Une entrée par la presqu’île…

Du 25 au 28 mai 2017, l’ardepa est parti à la découverte de Lyon et de ses environs avec 30 personnes à son bord.
Lyon, nous y sommes entrés dans l’obscurité lumineuse que Jean Nouvel a conféré à son opéra. Entre 4 murs hérités du 18ème siècle, l’architecte a creusé puis érigé 17 étages. Une ascension progressive qui s’achève par un studio de danse surplombant les toits de Lyon.
De Lyon nous avons découvert La Duchère, quartier constitué à 80% de logement sociaux.
Après la démolition d’une partie de la « barre des 1000 » ce quartier est depuis 2001, dans une phase de requalification et de revalorisation.
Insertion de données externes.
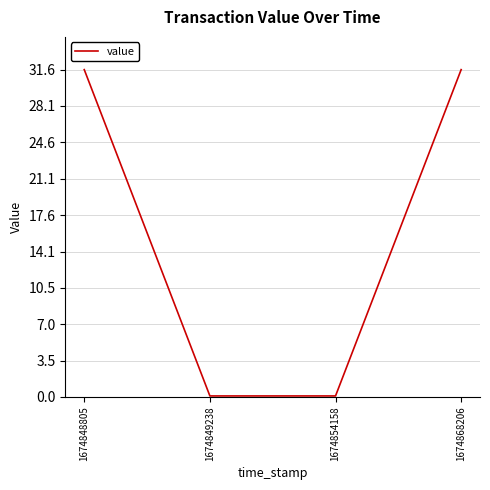

Where does the data first go above 31?

1674848805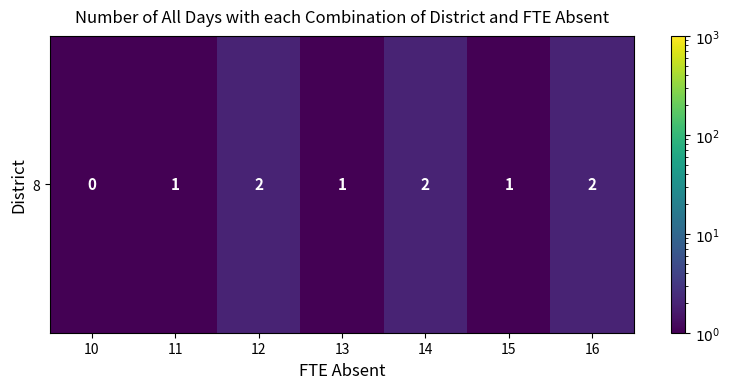

What is the change in value from 10 to 15?

+0.5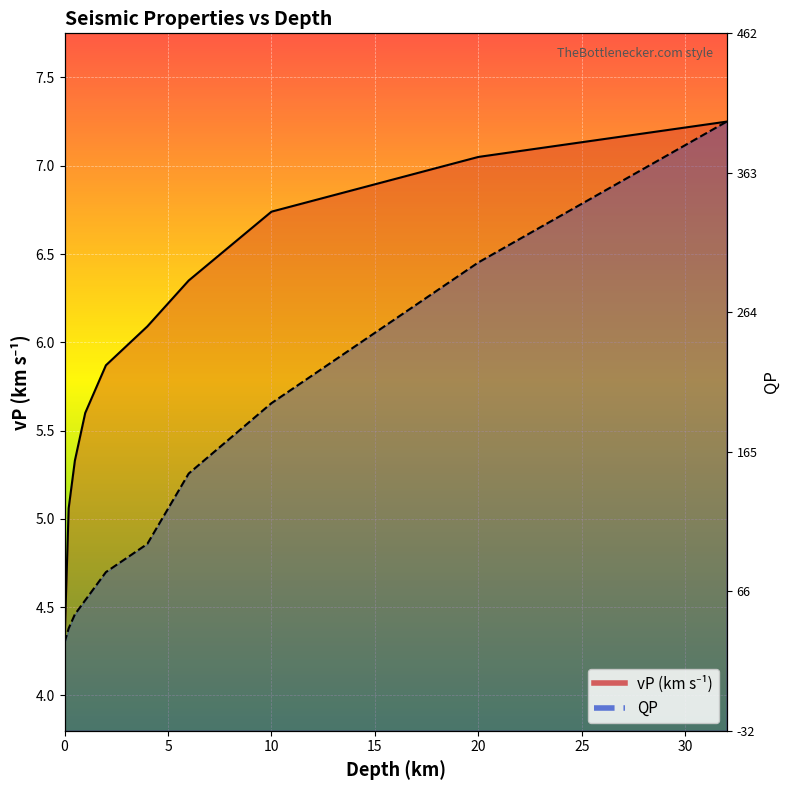

What position from the left is 20?

9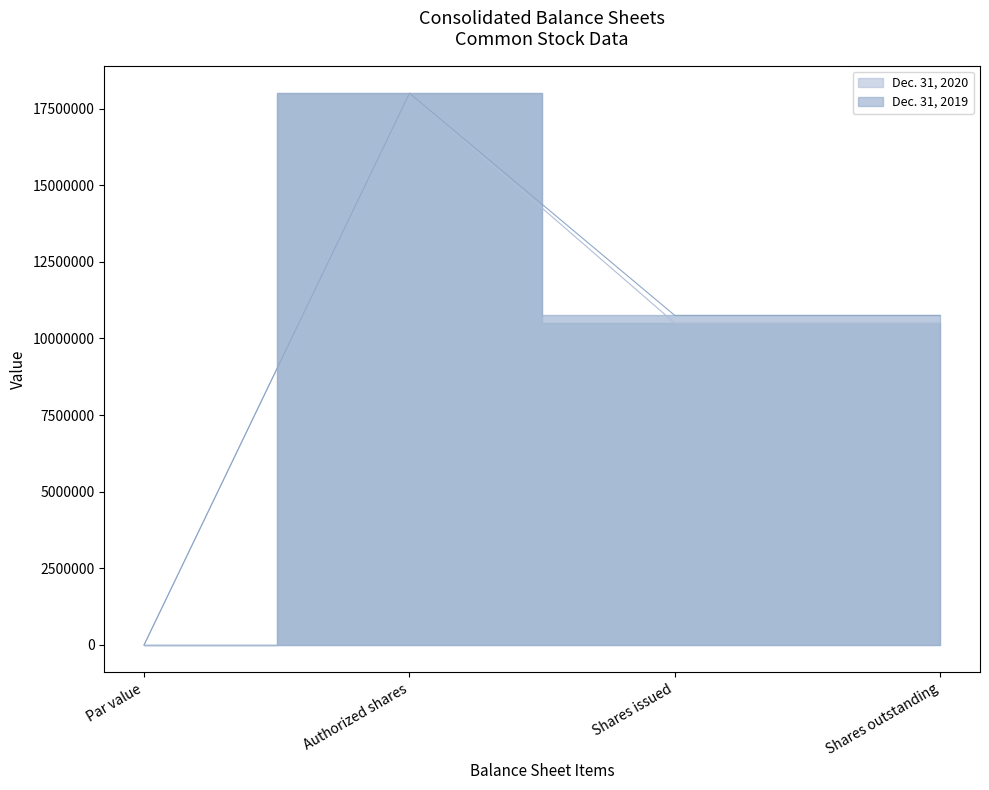

What is the label of the 2nd point from the left?

Authorized shares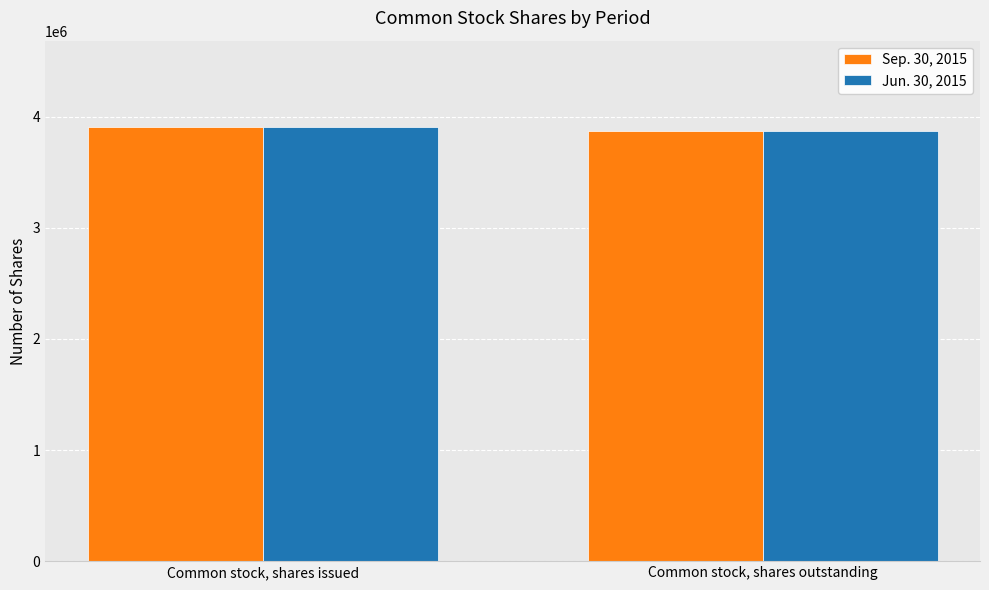

What is the sum of the Sep. 30, 2015 values at Common stock, shares outstanding and Common stock, shares issued?

7780746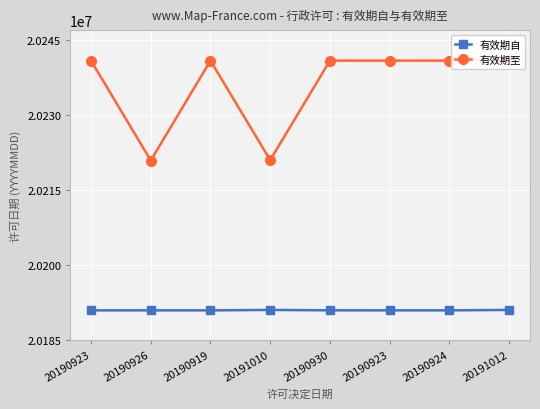

List the series in order of their peak value, highest first.

有效期至, 有效期自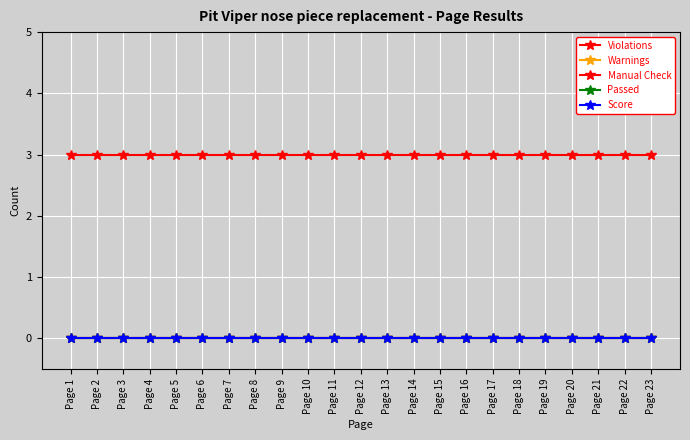

List the labels in order of Manual Check value, largest first.

Page 1, Page 2, Page 3, Page 4, Page 5, Page 6, Page 7, Page 8, Page 9, Page 10, Page 11, Page 12, Page 13, Page 14, Page 15, Page 16, Page 17, Page 18, Page 19, Page 20, Page 21, Page 22, Page 23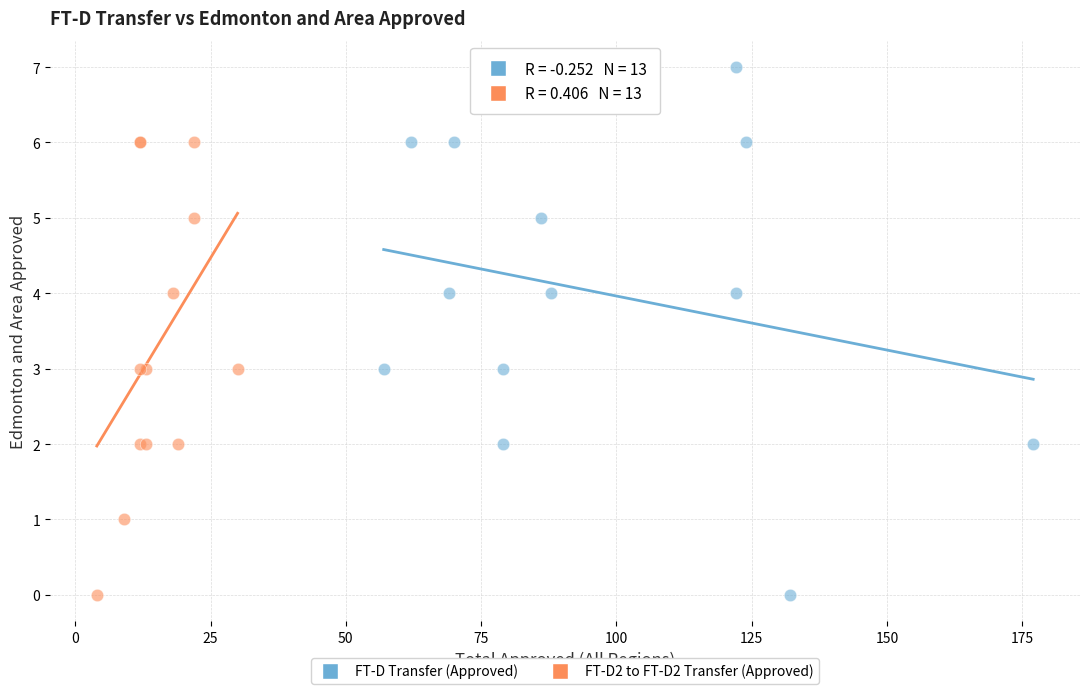

Which series has the widest spread of Y values?

FT-D Transfer (Approved)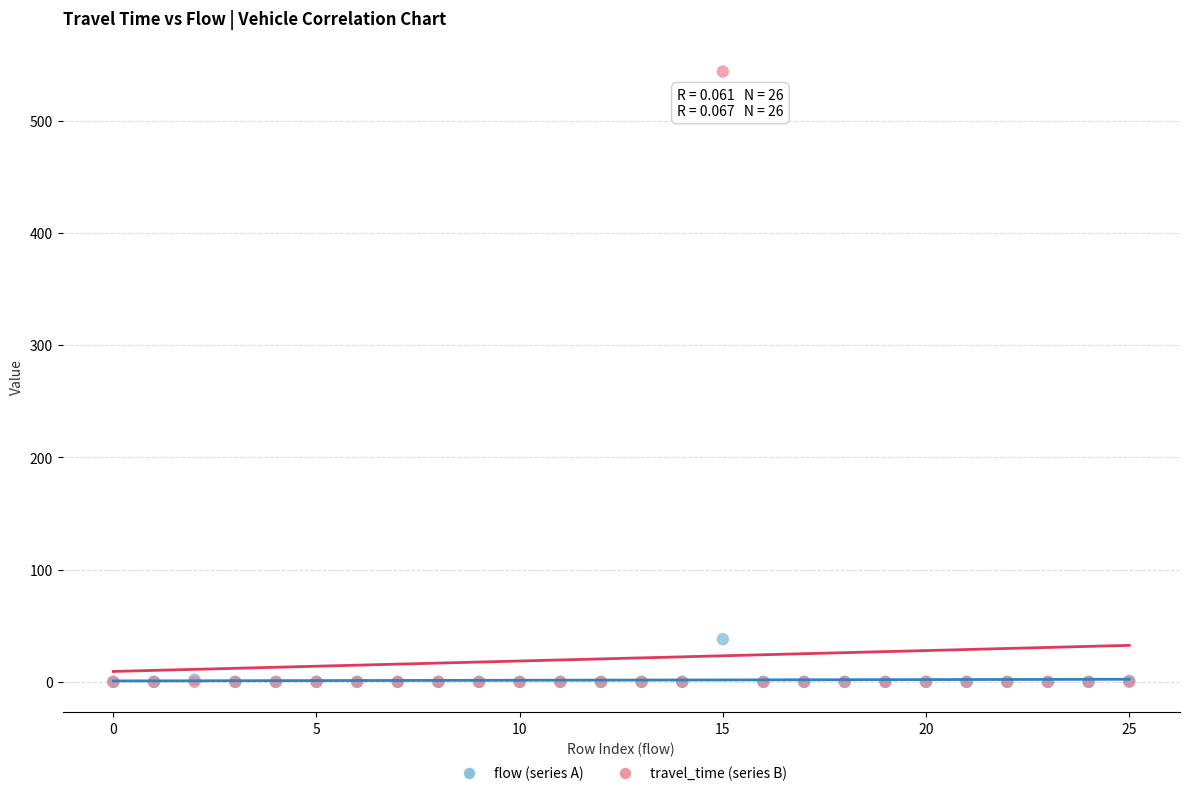

Across all series, what Y value is closest to 272?

38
Terreau associatif et populaire, plusieurs expérimentations sont menées dans le cadre d’un Grand Projet de Ville.

Au-delà de la gare de Perrache…

La Confluence se développe et les projets défraient la chronique…
Certains bien connus comme le musée des Confluences de Coop Himmelb(l)au ou les deux fantaisies vertes et oranges des architectes Jakob&Macfarlane, d’autres moins. Citons la Sucrière, lieu insolite et plein de vie réhabilité par Z architecture en 2011 ou encore les élégants logements de Clément Vergely.
Ce périple était également l’opportunité de découvrir les grandes utopies sociales et urbaines développées au 20e siècle. Sous un soleil éclantant, nous avons été accueilli à Villeurbanne. Cette ville de 150 000 habitants revendique fièrement son indépendance face à Lyon et abrite le quartier des gratte-ciels, unique projet de Môrice Leroux.

En remontant la vallée du Gier…

Nous avons poursuivi notre ascension dans le dédale de la Cité des étoiles imaginée par Jean Renaudie en 1979 dans la ville de Givors. Il est d’ailleurs amusant de comparer cet ensemble avec Firminy vert, utopie presque contemporaine conçue par Le Corbusier…
Notre balade dans la vallée nous a mené jusqu’à Saint-Etienne où Jean-Michel Dutreuil, architecte et enseignant à l’ensa SE, nous a longuement entrenu de sa ville qui, après un développement territorial et démographique exceptionnel, fait aujourd’hui face à un phénomène de rétrécissement urbain.

Sans oublier le couvent de la Tourette nous avons terminé cette excursion au cœur de la capitale des Gaules par le remarquable musée gallo-romain que Bernard Zehrfuss niche au creux de la colline de Fourvière en 1975.